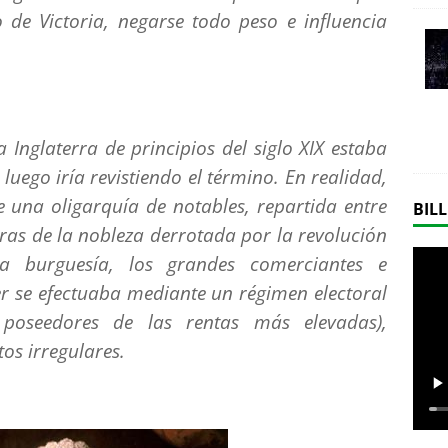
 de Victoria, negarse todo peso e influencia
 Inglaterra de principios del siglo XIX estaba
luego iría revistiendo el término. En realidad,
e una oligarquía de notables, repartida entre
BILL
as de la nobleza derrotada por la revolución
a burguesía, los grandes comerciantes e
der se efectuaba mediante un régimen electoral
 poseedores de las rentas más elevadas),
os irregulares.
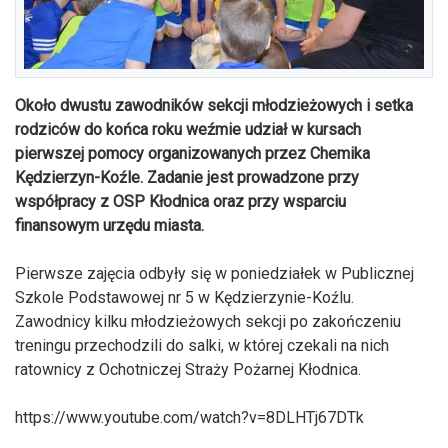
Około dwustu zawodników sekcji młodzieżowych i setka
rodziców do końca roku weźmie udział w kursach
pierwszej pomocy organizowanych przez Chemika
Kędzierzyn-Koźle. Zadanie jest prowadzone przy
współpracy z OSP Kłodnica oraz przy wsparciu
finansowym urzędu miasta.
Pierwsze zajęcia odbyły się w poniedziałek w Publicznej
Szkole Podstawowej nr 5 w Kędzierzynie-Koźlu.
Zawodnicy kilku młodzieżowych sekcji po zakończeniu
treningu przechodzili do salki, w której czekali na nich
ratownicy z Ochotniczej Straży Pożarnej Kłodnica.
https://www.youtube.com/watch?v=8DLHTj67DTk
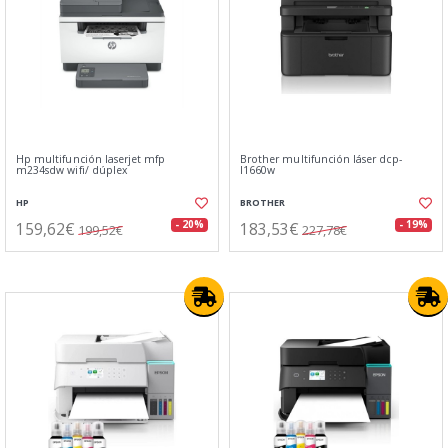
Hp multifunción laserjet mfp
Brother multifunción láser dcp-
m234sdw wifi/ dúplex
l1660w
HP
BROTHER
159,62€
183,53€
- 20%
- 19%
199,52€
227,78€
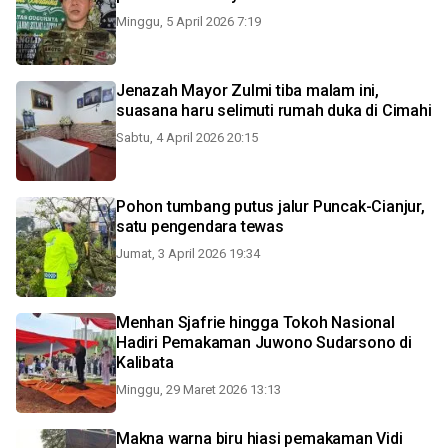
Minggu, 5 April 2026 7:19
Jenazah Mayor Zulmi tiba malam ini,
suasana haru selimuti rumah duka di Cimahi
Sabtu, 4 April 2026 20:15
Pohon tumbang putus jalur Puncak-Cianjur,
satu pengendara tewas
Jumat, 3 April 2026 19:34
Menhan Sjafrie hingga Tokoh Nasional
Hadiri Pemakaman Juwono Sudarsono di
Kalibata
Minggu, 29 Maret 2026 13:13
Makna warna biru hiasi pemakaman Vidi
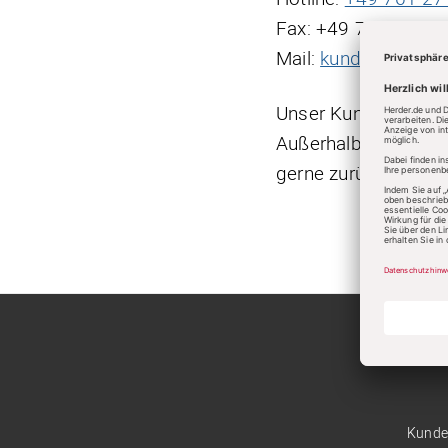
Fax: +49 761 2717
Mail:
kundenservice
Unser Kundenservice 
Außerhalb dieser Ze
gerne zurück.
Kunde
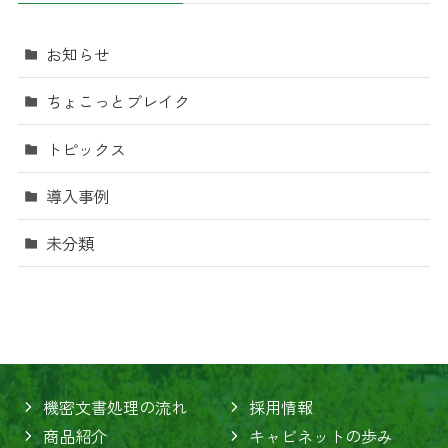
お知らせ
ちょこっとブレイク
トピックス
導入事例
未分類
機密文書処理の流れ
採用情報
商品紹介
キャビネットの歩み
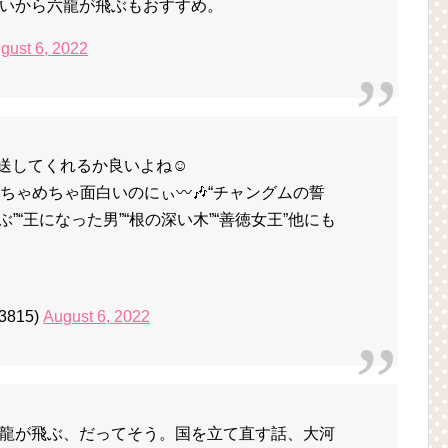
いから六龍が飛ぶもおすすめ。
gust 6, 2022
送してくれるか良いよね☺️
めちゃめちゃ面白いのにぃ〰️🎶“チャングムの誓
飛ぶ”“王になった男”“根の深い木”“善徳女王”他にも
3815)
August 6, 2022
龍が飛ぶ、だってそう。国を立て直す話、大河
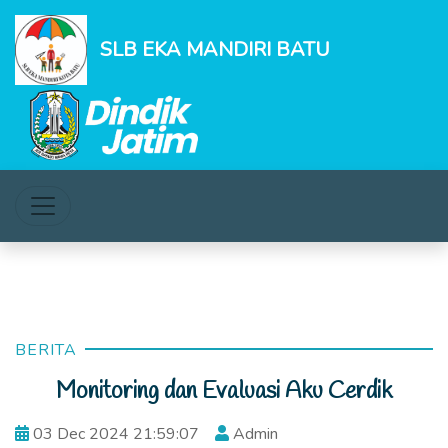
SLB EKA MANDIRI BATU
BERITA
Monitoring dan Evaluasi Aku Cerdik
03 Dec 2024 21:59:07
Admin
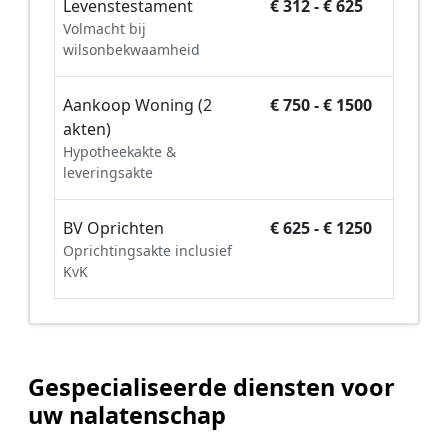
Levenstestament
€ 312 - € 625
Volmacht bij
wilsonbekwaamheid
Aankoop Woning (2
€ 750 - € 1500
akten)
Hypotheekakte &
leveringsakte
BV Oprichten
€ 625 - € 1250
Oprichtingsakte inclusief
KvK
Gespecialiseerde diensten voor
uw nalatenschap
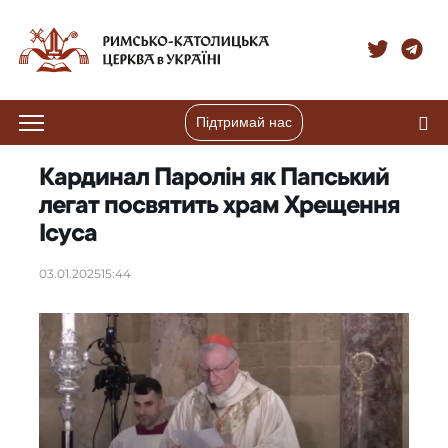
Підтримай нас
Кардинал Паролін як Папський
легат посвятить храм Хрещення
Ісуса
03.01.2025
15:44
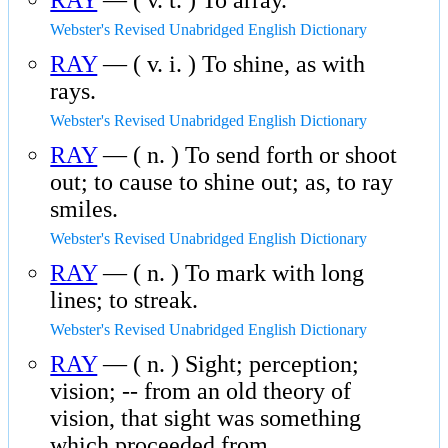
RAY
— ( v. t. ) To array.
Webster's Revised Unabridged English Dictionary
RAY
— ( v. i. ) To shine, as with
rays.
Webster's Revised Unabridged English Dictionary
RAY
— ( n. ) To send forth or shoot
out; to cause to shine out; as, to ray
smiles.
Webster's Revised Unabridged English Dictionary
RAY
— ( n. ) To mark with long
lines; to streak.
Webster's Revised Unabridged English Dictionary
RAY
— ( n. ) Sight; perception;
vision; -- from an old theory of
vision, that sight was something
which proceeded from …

* * *

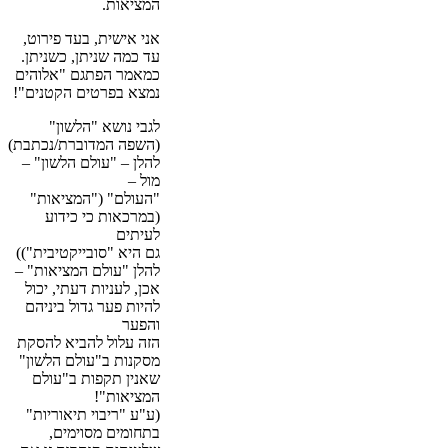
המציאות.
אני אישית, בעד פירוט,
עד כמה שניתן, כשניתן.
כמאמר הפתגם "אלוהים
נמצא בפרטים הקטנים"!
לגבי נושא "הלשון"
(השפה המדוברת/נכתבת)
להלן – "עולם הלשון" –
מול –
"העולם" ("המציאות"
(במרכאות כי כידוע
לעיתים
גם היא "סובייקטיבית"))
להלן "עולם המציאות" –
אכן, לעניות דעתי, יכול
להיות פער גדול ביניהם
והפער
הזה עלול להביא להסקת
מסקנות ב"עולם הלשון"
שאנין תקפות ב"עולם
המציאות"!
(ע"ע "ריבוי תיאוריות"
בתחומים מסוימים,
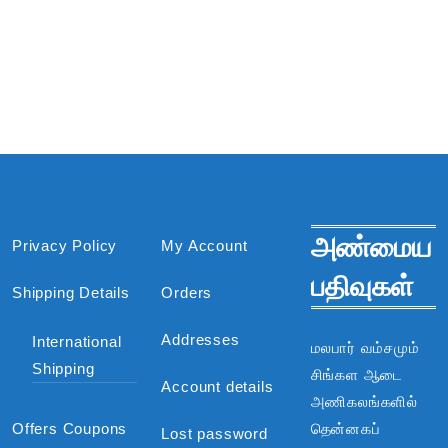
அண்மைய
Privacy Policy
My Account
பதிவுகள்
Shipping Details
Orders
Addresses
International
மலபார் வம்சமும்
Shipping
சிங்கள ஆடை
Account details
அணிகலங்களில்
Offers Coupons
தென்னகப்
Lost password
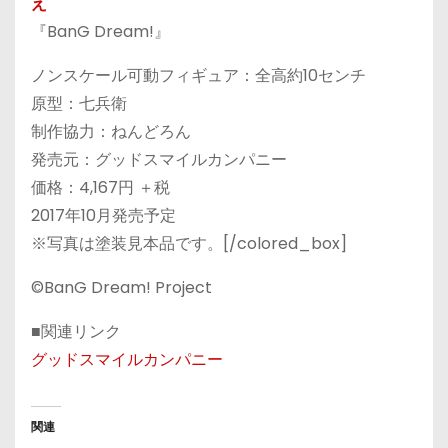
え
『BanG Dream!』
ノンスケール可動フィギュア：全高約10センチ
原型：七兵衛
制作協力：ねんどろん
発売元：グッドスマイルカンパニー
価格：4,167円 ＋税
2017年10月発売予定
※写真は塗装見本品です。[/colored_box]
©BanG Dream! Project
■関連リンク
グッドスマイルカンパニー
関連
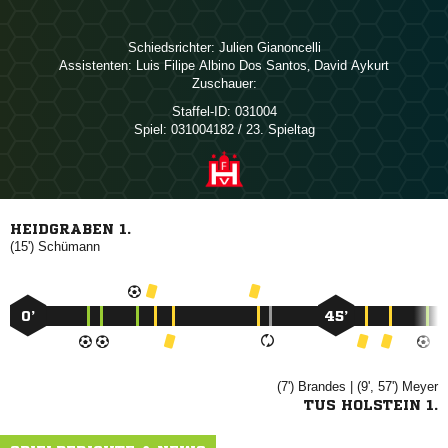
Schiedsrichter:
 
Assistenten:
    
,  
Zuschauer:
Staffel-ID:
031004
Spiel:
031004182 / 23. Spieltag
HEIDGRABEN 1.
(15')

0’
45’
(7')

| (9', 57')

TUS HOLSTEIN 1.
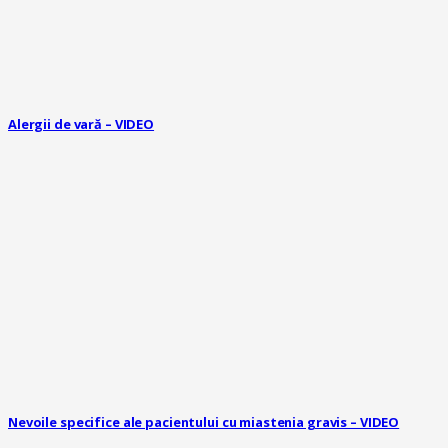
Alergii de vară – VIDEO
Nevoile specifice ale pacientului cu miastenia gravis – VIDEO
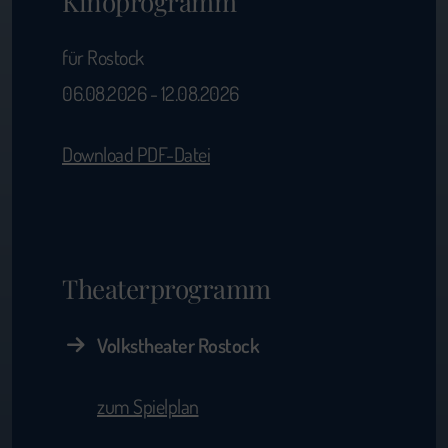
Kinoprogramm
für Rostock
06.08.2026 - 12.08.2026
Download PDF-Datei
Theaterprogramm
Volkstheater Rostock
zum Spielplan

==

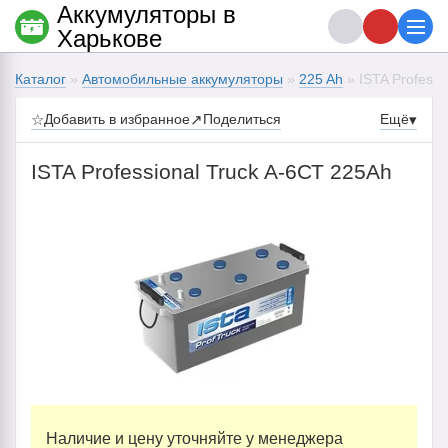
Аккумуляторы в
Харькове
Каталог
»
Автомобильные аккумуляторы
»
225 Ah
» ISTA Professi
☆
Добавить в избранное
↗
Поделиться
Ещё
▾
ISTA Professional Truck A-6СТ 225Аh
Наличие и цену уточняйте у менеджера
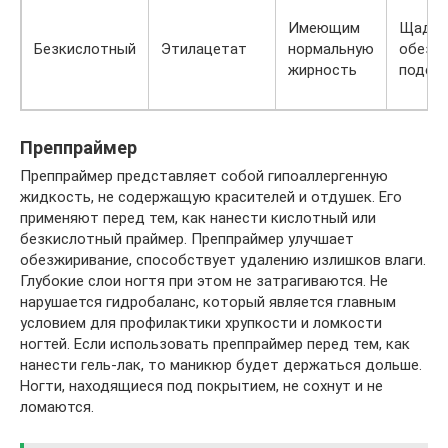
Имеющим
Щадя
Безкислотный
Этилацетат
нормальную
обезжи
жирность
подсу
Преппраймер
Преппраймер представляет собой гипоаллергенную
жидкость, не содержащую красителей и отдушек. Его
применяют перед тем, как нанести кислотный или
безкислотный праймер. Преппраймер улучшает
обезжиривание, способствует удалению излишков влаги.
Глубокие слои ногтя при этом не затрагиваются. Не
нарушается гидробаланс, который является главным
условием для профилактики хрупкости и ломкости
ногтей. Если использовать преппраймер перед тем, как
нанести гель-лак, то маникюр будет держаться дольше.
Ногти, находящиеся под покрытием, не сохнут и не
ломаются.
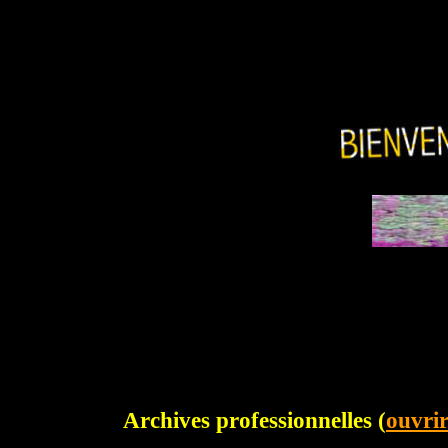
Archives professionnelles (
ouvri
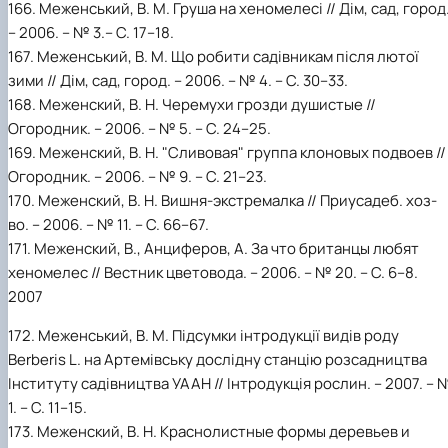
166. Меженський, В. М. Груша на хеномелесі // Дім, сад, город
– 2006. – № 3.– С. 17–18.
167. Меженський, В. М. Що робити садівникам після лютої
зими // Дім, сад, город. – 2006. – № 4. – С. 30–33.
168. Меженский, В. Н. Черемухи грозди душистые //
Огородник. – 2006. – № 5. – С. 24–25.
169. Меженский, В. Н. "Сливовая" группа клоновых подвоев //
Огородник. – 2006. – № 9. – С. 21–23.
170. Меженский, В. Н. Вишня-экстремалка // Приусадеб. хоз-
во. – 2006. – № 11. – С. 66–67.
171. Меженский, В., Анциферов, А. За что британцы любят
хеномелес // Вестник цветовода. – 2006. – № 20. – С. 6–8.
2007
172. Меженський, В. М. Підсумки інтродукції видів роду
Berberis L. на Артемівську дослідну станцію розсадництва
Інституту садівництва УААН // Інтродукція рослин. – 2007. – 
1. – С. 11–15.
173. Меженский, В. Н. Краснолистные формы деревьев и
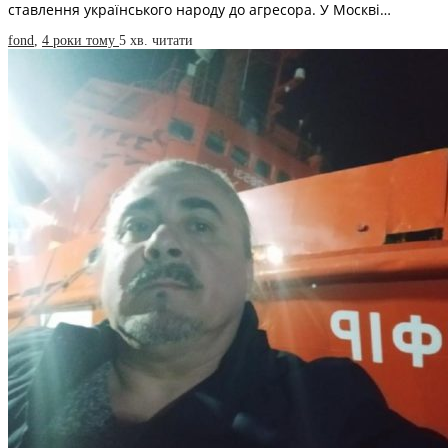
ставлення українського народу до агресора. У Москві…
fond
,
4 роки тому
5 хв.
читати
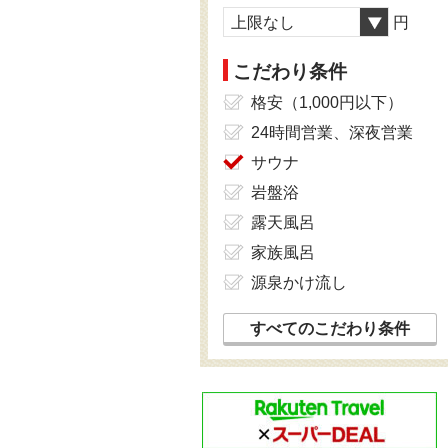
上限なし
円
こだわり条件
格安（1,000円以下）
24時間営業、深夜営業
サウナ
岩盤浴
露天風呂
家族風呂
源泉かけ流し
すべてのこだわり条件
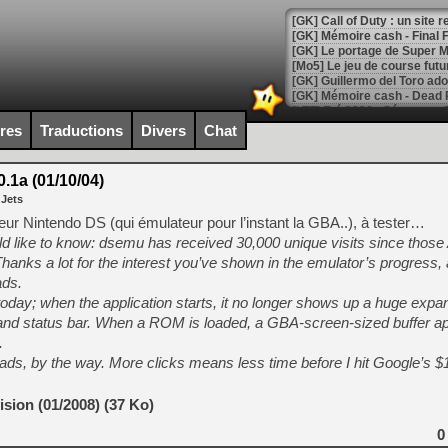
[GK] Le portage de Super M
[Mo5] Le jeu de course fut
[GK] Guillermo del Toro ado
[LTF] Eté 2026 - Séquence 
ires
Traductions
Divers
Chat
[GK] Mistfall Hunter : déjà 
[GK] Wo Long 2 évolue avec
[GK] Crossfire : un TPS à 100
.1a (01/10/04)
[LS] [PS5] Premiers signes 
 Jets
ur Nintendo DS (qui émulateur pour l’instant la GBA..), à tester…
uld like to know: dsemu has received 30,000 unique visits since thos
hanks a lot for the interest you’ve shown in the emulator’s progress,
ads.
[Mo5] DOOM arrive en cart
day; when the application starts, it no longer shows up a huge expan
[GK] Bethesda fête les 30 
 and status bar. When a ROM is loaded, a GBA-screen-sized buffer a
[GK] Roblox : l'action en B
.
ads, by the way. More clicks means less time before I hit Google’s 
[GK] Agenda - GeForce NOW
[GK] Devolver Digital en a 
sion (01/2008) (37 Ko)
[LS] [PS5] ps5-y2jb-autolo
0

### Work to be completed
Return word for word the lines above from the line with "uld like to" to the line with "[GK] Devolver Digital en a", including both and leaving out all others.

### Task output
uld like to know: dsemu has received 30,000 unique visits since thos
hanks a lot for the interest you’ve shown in the emulator’s progress,
ads.
[Mo5] DOOM arrive en cart
day; when the application starts, it no longer shows up a huge expan
[GK] Bethesda fête les 30 
 and status bar. When a ROM is loaded, a GBA-screen-sized buffer a
[GK] Roblox : l'action en B
.
ads, by the way. More clicks means less time before I hit Google’s 
[GK] Agenda - GeForce NOW
[GK] Devolver Digital en a 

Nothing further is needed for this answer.